I’m a policy wonk rather than political pundit, so my only comment is that proponents shouldn’t give up on bipartisanship.
There’s new legislation in Georgia to enable choice and it has several Democratic cosponsors. If enacted, this could be even bigger news than last-year’s victory in West Virginia.
And I’ve already lauded the powerful words of Justin Wayne, a Democratic member of Nebraska’s legislature.
Speaking of politics, another complication is that charter schools (a type of choice in the government system) may undermine private schools.
Christopher Bedford explains this problem in an article for the Federalist.
Search the Lehigh Valley papers and you’ll find Catholic school after Catholic school closing down. In March 2018, Our Lady Help of Christians in Allentown closed its doors. In June 2020, Sacred Heart School in Bath and St. Francis Academy in Bally shut down. And last May, Trinity Academy in Shenandoah became the latest victim. …Charter schools are booming in Pennsylvania. …enrollment at charters rose by 25,000 last year; about 10 percent of all children in the state are enrolled in them.
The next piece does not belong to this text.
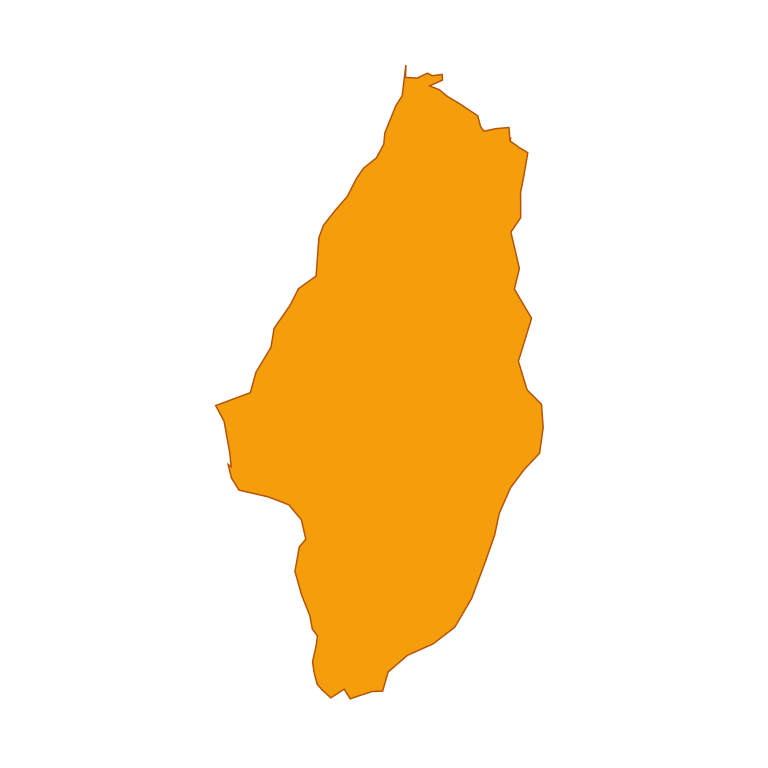 Lageia, Larnaca, Cyprus (Natural Earth projection), rotated 8°
{"feature_id": "46923920B26472035314494", "entity_name": "Lageia", "entity_type": "district", "adm_level": 2, "iso_a3": "CYP", "parent_name": "Cyprus", "parent_adm1": "Larnaca", "projection": "natural_earth1", "projection_center": [33.242, 34.839], "detail": "fine", "context": "isolated", "style": "filled", "palette": "amber", "viewbox_px": 768, "rotation_deg": 8, "n_neighbors": 0, "source": "geoboundaries", "source_scale": "gbopen_adm2", "svg_char_len": 1283}
<svg xmlns="http://www.w3.org/2000/svg" viewBox="0 0 768 768"><g transform="rotate(8 384 384)"><path d="M361.3,65.8L361.9,96.0L357.0,106.7L349.9,135.2L350.4,146.5L345.0,161.2L333.6,173.3L328.1,184.4L321.5,203.5L312.1,217.9L302.0,235.2L299.2,248.1L301.7,286.5L286.0,301.6L280.1,318.9L267.4,344.3L267.0,363.3L255.6,390.2L252.8,411.2L220.3,428.8L230.8,443.1L241.1,474.4L244.1,487.3L240.9,485.5L246.1,498.4L255.2,509.3L285.1,511.9L306.6,516.9L321.1,530.0L328.2,548.6L322.8,557.0L321.9,581.9L331.5,603.9L342.9,623.9L347.1,636.6L353.2,642.8L353.2,653.6L351.9,669.0L354.6,678.5L359.6,690.6L364.9,695.2L375.0,702.2L387.0,691.7L394.4,700.5L401.2,696.9L415.0,690.2L425.4,688.3L428.1,668.7L445.0,649.4L468.9,634.4L487.9,615.0L500.6,584.2L509.0,546.2L514.6,518.3L516.1,496.1L523.8,468.9L535.0,448.8L547.7,430.9L547.7,405.1L542.8,382.2L526.6,370.0L524.7,366.0L513.9,342.8L521.0,298.4L499.9,271.9L502.0,250.8L488.5,215.9L496.2,200.4L492.6,175.2L493.5,159.1L494.2,135.0L489.8,133.0L485.6,131.4L481.1,128.9L475.2,126.0L475.2,123.5L474.6,124.0L472.0,112.6L459.5,115.5L447.7,119.7L443.8,115.7L439.5,105.4L418.3,95.2L406.9,90.5L397.8,84.9L387.6,82.5L399.6,74.9L398.5,69.4L388.9,72.0L383.7,70.2L374.2,76.5L362.6,77.4L361.4,65.8L361.3,65.8Z" fill="#f59e0b" stroke="#b45309" stroke-width="1.5"/></g></svg>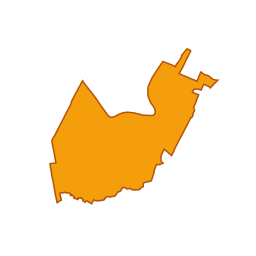 Macin, Tulcea, Romania (Mercator projection), rotated 111°
{"feature_id": "2599482B26463842882157", "entity_name": "Macin", "entity_type": "district", "adm_level": 2, "iso_a3": "ROU", "parent_name": "Romania", "parent_adm1": "Tulcea", "projection": "mercator", "projection_center": [28.155, 45.247], "detail": "fine", "context": "isolated", "style": "filled", "palette": "amber", "viewbox_px": 256, "rotation_deg": 111, "n_neighbors": 0, "source": "geoboundaries", "source_scale": "gbopen_adm2", "svg_char_len": 5537}
<svg xmlns="http://www.w3.org/2000/svg" viewBox="0 0 256 256"><g transform="rotate(111 128 128)"><path d="M100.2,187.4L102.4,187.8L104.8,187.9L109.0,188.6L111.2,188.7L115.3,189.4L123.9,190.3L125.2,189.8L156.7,193.3L161.9,193.8L162.7,194.0L163.6,194.3L164.1,194.4L164.6,194.4L165.0,194.5L166.8,194.6L168.3,194.0L169.0,193.6L171.4,192.0L176.3,188.9L180.2,186.5L185.3,183.5L186.5,182.8L188.1,185.8L189.3,188.0L189.7,187.8L190.4,187.4L191.2,187.0L192.6,186.2L194.2,185.1L195.2,184.6L195.9,184.2L196.4,183.8L197.4,183.4L198.3,182.9L200.5,181.6L200.8,181.3L201.4,181.0L203.0,179.9L203.9,179.3L207.9,176.9L212.1,174.4L214.7,172.8L217.2,171.3L219.2,169.9L222.7,167.8L222.9,167.5L223.1,167.3L221.2,166.2L219.2,164.3L215.4,167.0L214.3,167.6L213.2,168.2L212.3,167.0L212.2,166.7L212.2,166.2L212.1,165.9L211.9,165.5L211.7,165.1L211.5,164.8L211.3,164.6L211.2,164.6L210.9,164.7L210.7,164.6L210.6,164.4L210.7,164.1L210.7,163.7L210.7,163.4L210.7,163.1L210.5,162.4L210.1,160.5L210.0,160.0L209.9,159.4L209.9,159.0L210.0,158.1L211.7,157.5L211.4,156.8L210.5,156.8L210.6,156.1L210.7,155.5L210.8,155.4L211.3,154.8L211.5,154.5L211.6,154.2L211.9,153.7L212.0,153.2L213.0,153.2L212.8,152.5L212.7,151.7L212.6,151.1L212.7,150.8L212.7,150.4L212.9,149.6L212.0,149.5L212.1,149.1L211.3,149.0L210.7,148.8L210.7,148.6L210.7,148.4L210.6,147.8L210.6,147.7L210.6,147.0L210.6,146.9L210.0,146.8L210.2,145.8L210.5,144.7L210.8,144.7L211.0,144.7L211.1,144.4L211.5,144.5L211.6,144.4L211.6,144.2L211.8,144.2L212.1,143.9L212.4,143.7L212.4,143.2L212.7,141.5L212.3,141.3L211.5,141.1L210.9,140.8L210.8,140.7L210.7,140.6L210.8,140.2L211.0,139.1L211.3,138.1L211.4,137.2L211.8,134.8L211.2,134.7L207.3,134.2L207.4,133.9L207.5,133.2L207.6,132.8L207.6,132.6L207.5,132.4L207.4,132.3L207.3,132.0L207.2,131.5L207.0,131.1L207.0,130.9L207.0,130.7L206.9,129.9L206.7,129.7L206.3,129.3L206.2,129.2L205.9,128.2L205.6,127.8L205.4,127.5L205.3,127.3L205.2,126.9L204.8,126.1L204.7,126.0L204.5,125.9L204.2,125.6L204.1,125.4L204.1,125.0L203.9,124.8L203.6,124.8L203.4,124.7L203.2,124.4L202.5,124.6L202.4,124.6L202.2,124.6L201.9,124.4L201.7,124.2L201.6,123.9L201.4,123.8L200.9,123.6L200.7,123.6L200.3,123.6L199.9,123.4L199.6,123.2L199.3,122.7L199.3,121.9L199.2,121.3L199.1,120.9L199.0,120.4L198.9,120.2L198.8,119.8L198.6,119.5L198.4,119.4L198.0,118.9L197.8,118.5L197.5,118.1L197.2,117.6L197.1,117.4L197.0,116.7L196.9,116.5L196.7,116.3L196.2,115.9L195.6,115.6L194.5,115.2L193.2,114.9L192.5,114.8L191.9,114.8L191.7,114.7L191.1,114.1L190.8,113.7L190.5,113.2L190.3,113.0L190.1,112.8L189.6,112.6L188.8,112.2L188.4,112.1L188.2,112.1L187.5,112.3L187.3,112.3L187.2,112.3L186.8,111.9L186.4,111.6L186.2,111.5L185.9,111.5L185.6,111.5L185.4,111.5L185.2,111.5L185.1,111.4L185.1,111.1L185.1,110.8L185.0,110.6L184.9,110.2L184.7,109.1L184.7,108.9L184.8,108.7L185.0,108.2L185.1,107.8L185.3,107.0L185.3,106.9L185.2,106.7L184.5,105.8L184.1,105.3L183.9,105.0L183.8,104.7L183.8,104.2L183.9,103.7L183.9,103.1L184.2,102.1L184.2,101.9L184.2,101.5L184.1,101.4L183.9,100.9L183.7,100.8L183.5,100.7L183.6,99.8L183.5,99.5L183.2,98.9L182.9,98.5L182.7,98.4L182.6,97.7L182.2,96.5L181.9,96.1L181.2,95.1L180.9,94.9L180.3,94.9L179.8,94.7L178.7,94.0L178.1,93.6L177.8,93.3L177.6,93.0L177.4,92.8L177.2,92.8L176.4,93.2L176.0,93.4L175.2,93.4L174.9,93.5L174.6,93.7L174.4,93.9L173.9,93.6L173.2,93.2L172.8,93.0L172.7,92.8L172.6,92.5L172.2,92.0L171.6,91.2L171.4,90.5L171.2,90.1L170.9,89.7L170.3,89.0L169.9,88.6L169.6,88.2L169.3,87.9L169.2,87.6L169.1,87.4L168.9,87.4L168.2,87.3L167.8,87.3L167.6,87.3L166.8,87.4L161.1,87.7L160.1,87.8L159.0,88.1L157.1,88.2L156.0,88.4L155.3,88.4L151.9,88.2L151.6,87.5L151.2,86.0L150.9,85.5L150.6,85.1L150.2,84.8L149.8,84.3L149.5,83.9L148.6,82.8L148.3,82.6L148.2,82.6L148.0,82.8L148.0,83.2L147.9,83.9L147.7,84.2L147.4,84.7L146.5,85.5L145.7,85.9L144.6,86.3L144.0,86.6L143.3,86.9L142.5,87.0L141.6,87.1L140.9,87.1L138.3,86.9L135.0,86.7L134.8,86.7L135.7,84.1L137.8,78.4L138.1,77.5L137.6,77.4L137.0,77.4L136.6,77.3L136.0,77.3L135.2,77.1L133.9,77.0L133.5,77.1L133.4,77.1L132.7,77.0L131.0,76.9L130.7,76.9L128.9,76.7L128.3,76.7L126.4,76.5L125.7,76.4L125.1,76.3L124.2,76.3L123.5,76.2L121.9,76.1L120.8,75.9L114.9,75.1L96.2,73.1L96.2,72.9L95.8,72.5L94.5,72.0L92.9,72.0L90.9,72.4L89.7,72.5L89.3,72.2L88.3,72.2L87.5,72.2L87.3,72.2L87.0,72.5L86.7,72.9L86.3,73.2L85.6,74.1L78.0,73.8L77.9,74.1L71.7,73.9L71.5,80.7L68.6,80.6L66.8,77.8L66.7,76.8L66.4,74.8L66.4,73.3L60.0,73.1L60.3,67.3L61.1,65.5L58.4,64.4L51.3,61.4L51.4,61.6L51.5,62.0L51.9,64.0L52.0,65.2L52.0,65.6L52.0,66.0L51.9,66.6L51.5,67.9L51.4,68.5L50.8,70.1L50.7,70.4L50.4,72.0L50.4,72.9L50.5,73.8L50.7,75.2L50.8,75.8L50.8,76.2L50.4,77.2L49.8,79.1L49.4,79.7L49.5,79.9L49.6,80.0L49.9,80.1L53.2,80.2L55.2,80.3L59.5,80.4L59.5,80.5L59.5,85.7L59.4,88.9L59.2,93.1L59.1,96.6L58.9,99.9L58.2,99.8L57.0,99.5L53.3,98.9L44.9,98.2L40.2,97.7L37.1,97.4L35.4,97.3L33.8,97.0L33.6,97.1L33.2,97.5L32.9,101.2L37.5,102.9L40.7,103.9L41.1,103.9L41.3,103.9L42.3,103.6L42.6,103.5L44.3,103.8L44.6,103.9L47.3,104.4L49.9,105.1L50.2,105.3L51.1,105.6L51.3,105.7L52.1,105.7L52.8,105.8L53.0,105.8L53.7,105.6L53.4,110.2L53.4,111.1L53.4,119.2L56.1,120.0L67.4,122.5L72.3,123.5L80.9,124.0L83.6,123.7L87.5,122.2L90.8,120.9L96.1,116.2L98.5,112.5L100.6,109.8L102.9,108.5L104.9,108.0L106.7,108.6L107.8,109.9L108.5,112.1L110.6,118.5L111.1,122.8L111.1,123.0L111.7,127.5L111.8,128.2L113.4,134.0L114.1,135.4L115.5,138.0L118.2,141.2L122.2,144.6L123.8,147.0L124.3,148.9L123.4,151.3L116.4,162.0L113.3,166.4L109.2,172.7L106.5,177.3L105.5,179.0L102.3,184.3L100.2,187.4Z" fill="#f59e0b" stroke="#b45309" stroke-width="1.5"/></g></svg>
There are at least 14 charter schools in the Lehigh Valley region so far. …Often, in fact, the arrival of a charter is the death knell for a parochial school. In New York state, a 2012 study found that for every charter school that opened, a parochial school closed. …This is the kind of mutilated, self-defeating “victory” we see on the right far too often. Democratic teachers unions were weakened, and public school bureaucrats faced some small level of competition. …But in the big picture, parents and their children are still at the mercy of a government bureaucracy… Still, for a lot of parents, the choice is simple: They know public schools are poisonous, and now they have an alternative that doesn’t cost them a dime in tuition. And so, charter schools are booming, while parochial schools are slowly withering and dying.
This creates a quandary.
Charter schools are better than regular government schools.
But it would be a Pyrrhic Victory if the expansion of such schools undermines the vitality of private schools.
P.S. Many rich folks on the left believe in private schools, but only for their own kids.
P.P.S. There’s also evidence that school choice is better for children’s mental health since it’s associated with lower suicide rates. That’s a nice fringe benefit, much like the data on school choice and jobs.
P.P.P.S. Getting rid of the Department of Education would be a good idea, but the battle for school choice is largely won and lost on the state and local level.